CaSR can activate multiple cellular signaling pathways, such as nuclear factor kappa-B (NF-κB) and mitogen-activated protein kinase (MAPK) signals, which were involved in many different physiological functions that includes the secretion of inflammatory mediators [9, 21]. In our previous study, we have demonstrated that CaSR was involved in the activation of PI3K/AKT pathway [12]. In this study, we found that PI3K/AKT pathway inhibitor LY294002 can intensify or attenuate the actions of R568 and Calhex231 in inflammatory cytokines production induced by LPS in a time-points- and cytokine types-dependent way, suggesting a possible involvement of CaSR-PI3K/AKT in dental pulp inflammation. In addition, LY294002 was also found to facilitate COX2 mRNA expression in R568-treated cells and PGE2 production in Calhex231-challenged cells, which indicated a possible interaction between the PI3K/AKT and COX2/PGE2 signals in the context of pulp inflammation.
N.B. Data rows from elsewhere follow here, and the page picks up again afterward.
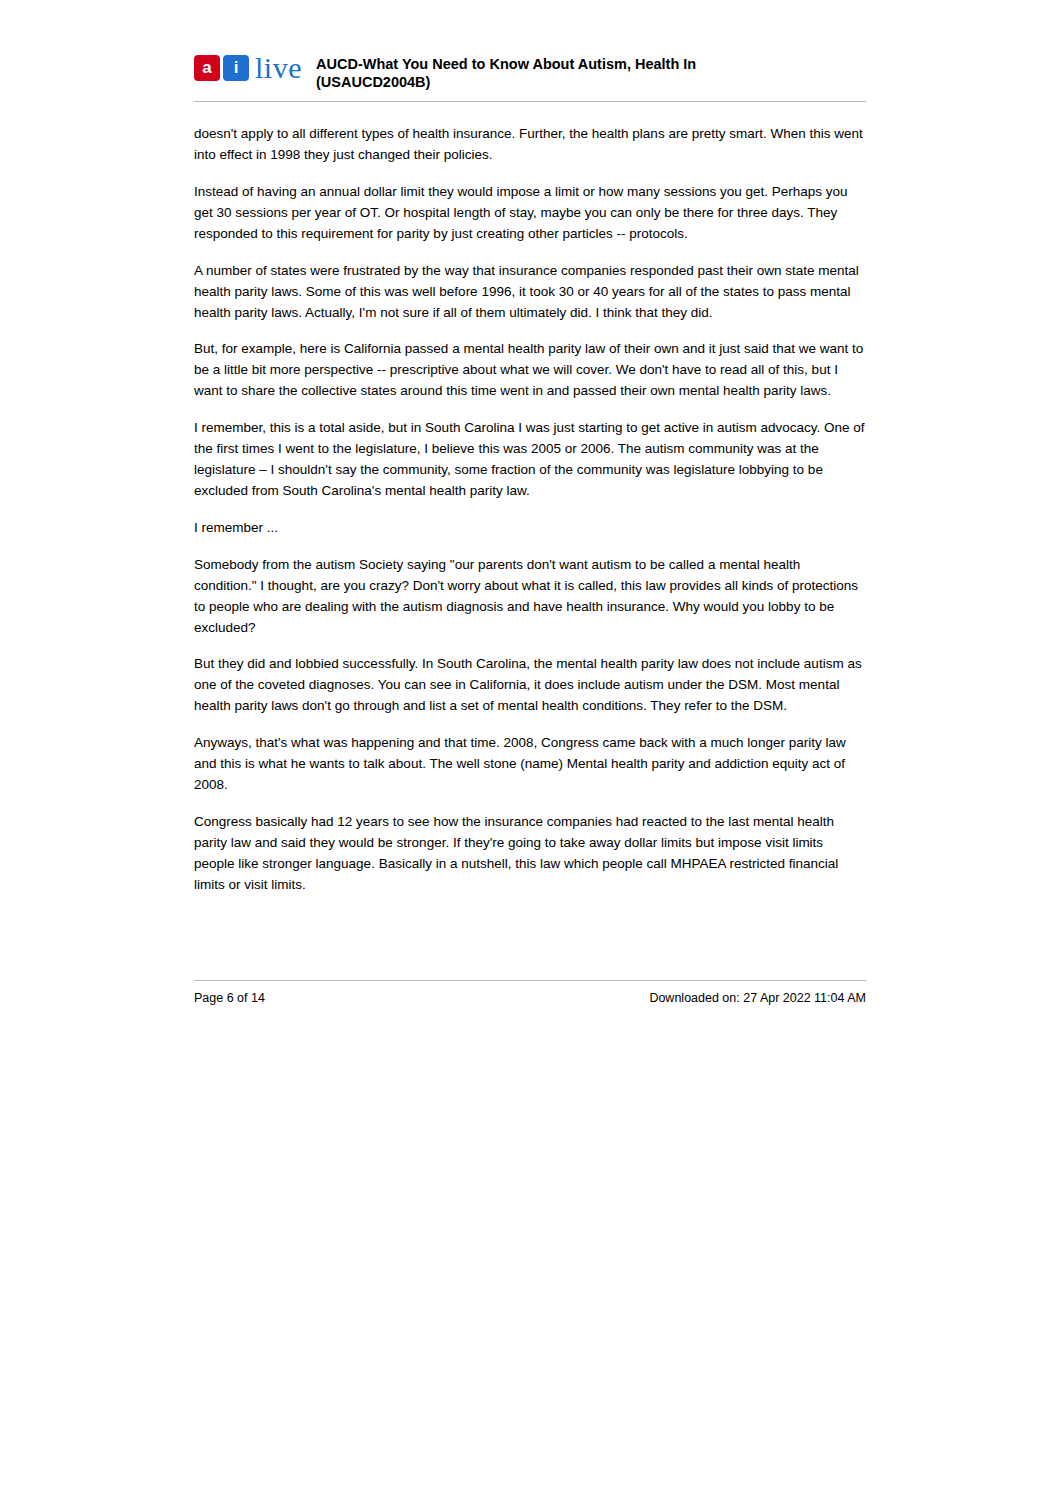ailive
AUCD-What You Need to Know About Autism, Health In
(USAUCD2004B)
doesn't apply to all different types of health insurance. Further, the health plans are pretty smart. When this went into effect in 1998 they just changed their policies.
Instead of having an annual dollar limit they would impose a limit or how many sessions you get. Perhaps you get 30 sessions per year of OT. Or hospital length of stay, maybe you can only be there for three days. They responded to this requirement for parity by just creating other particles -- protocols.
A number of states were frustrated by the way that insurance companies responded past their own state mental health parity laws. Some of this was well before 1996, it took 30 or 40 years for all of the states to pass mental health parity laws. Actually, I'm not sure if all of them ultimately did. I think that they did.
But, for example, here is California passed a mental health parity law of their own and it just said that we want to be a little bit more perspective -- prescriptive about what we will cover. We don't have to read all of this, but I want to share the collective states around this time went in and passed their own mental health parity laws.
I remember, this is a total aside, but in South Carolina I was just starting to get active in autism advocacy. One of the first times I went to the legislature, I believe this was 2005 or 2006. The autism community was at the legislature – I shouldn't say the community, some fraction of the community was legislature lobbying to be excluded from South Carolina's mental health parity law.
I remember ...
Somebody from the autism Society saying "our parents don't want autism to be called a mental health condition." I thought, are you crazy? Don't worry about what it is called, this law provides all kinds of protections to people who are dealing with the autism diagnosis and have health insurance. Why would you lobby to be excluded?
But they did and lobbied successfully. In South Carolina, the mental health parity law does not include autism as one of the coveted diagnoses. You can see in California, it does include autism under the DSM. Most mental health parity laws don't go through and list a set of mental health conditions. They refer to the DSM.
Anyways, that's what was happening and that time. 2008, Congress came back with a much longer parity law and this is what he wants to talk about. The well stone (name) Mental health parity and addiction equity act of 2008.
Congress basically had 12 years to see how the insurance companies had reacted to the last mental health parity law and said they would be stronger. If they're going to take away dollar limits but impose visit limits people like stronger language. Basically in a nutshell, this law which people call MHPAEA restricted financial limits or visit limits.
Page 6 of 14 Downloaded on: 27 Apr 2022 11:04 AM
Future researches using gene knockout, gene silencing, RNA interference and specific inhibitors and agonists should be considered to clarify the roles of CaSR in the cross-talks among various signal pathways involved pulp inflammatory responses. Furthermore, due to its present and various key roles in many tissues and cells, such as parathyroid hormone secretion, bone turnover, vascular tone and blood pressure, and intestinal or renal reabsorption, etc., CaSR may mediate the physiological and pathological events of dental pulp through regulating vasodilator system and hormones secretion. Thus, we may explore this possible mechanism by which systemic diseases (e.g., diabetes mellitus and hypertension) affect dental pulp alterations through conducting some specific experiments, e.g., the role of CaSR in regulating the ration of blood urea nitrogen (BUN) and creatinine that usually indicate dehydration of tissues can be elucidated and used to monitor the functioning and performance of dental pulp in the patients with cardiovascular (hypertension) and metabolic diseases (diabetes) [40].

Conclusion

In summary, our present study demonstrated that CaSR is expressed in LPS-treated hDPCs, and also indicated a possible involvement of CaSR and PI3K-AKT pathway in the production of specific inflammatory mediators related to dental pulp inflammation. These findings imply that the activation or blockade of CaSR may provide a new research line for the treatment of pulp inflammatory diseases. In future, it will be significant to investigate the performance of more different CaSR activators and CaSR inhibitors and the underlying mechanisms in dental pulp tissue under physiological and pathological states.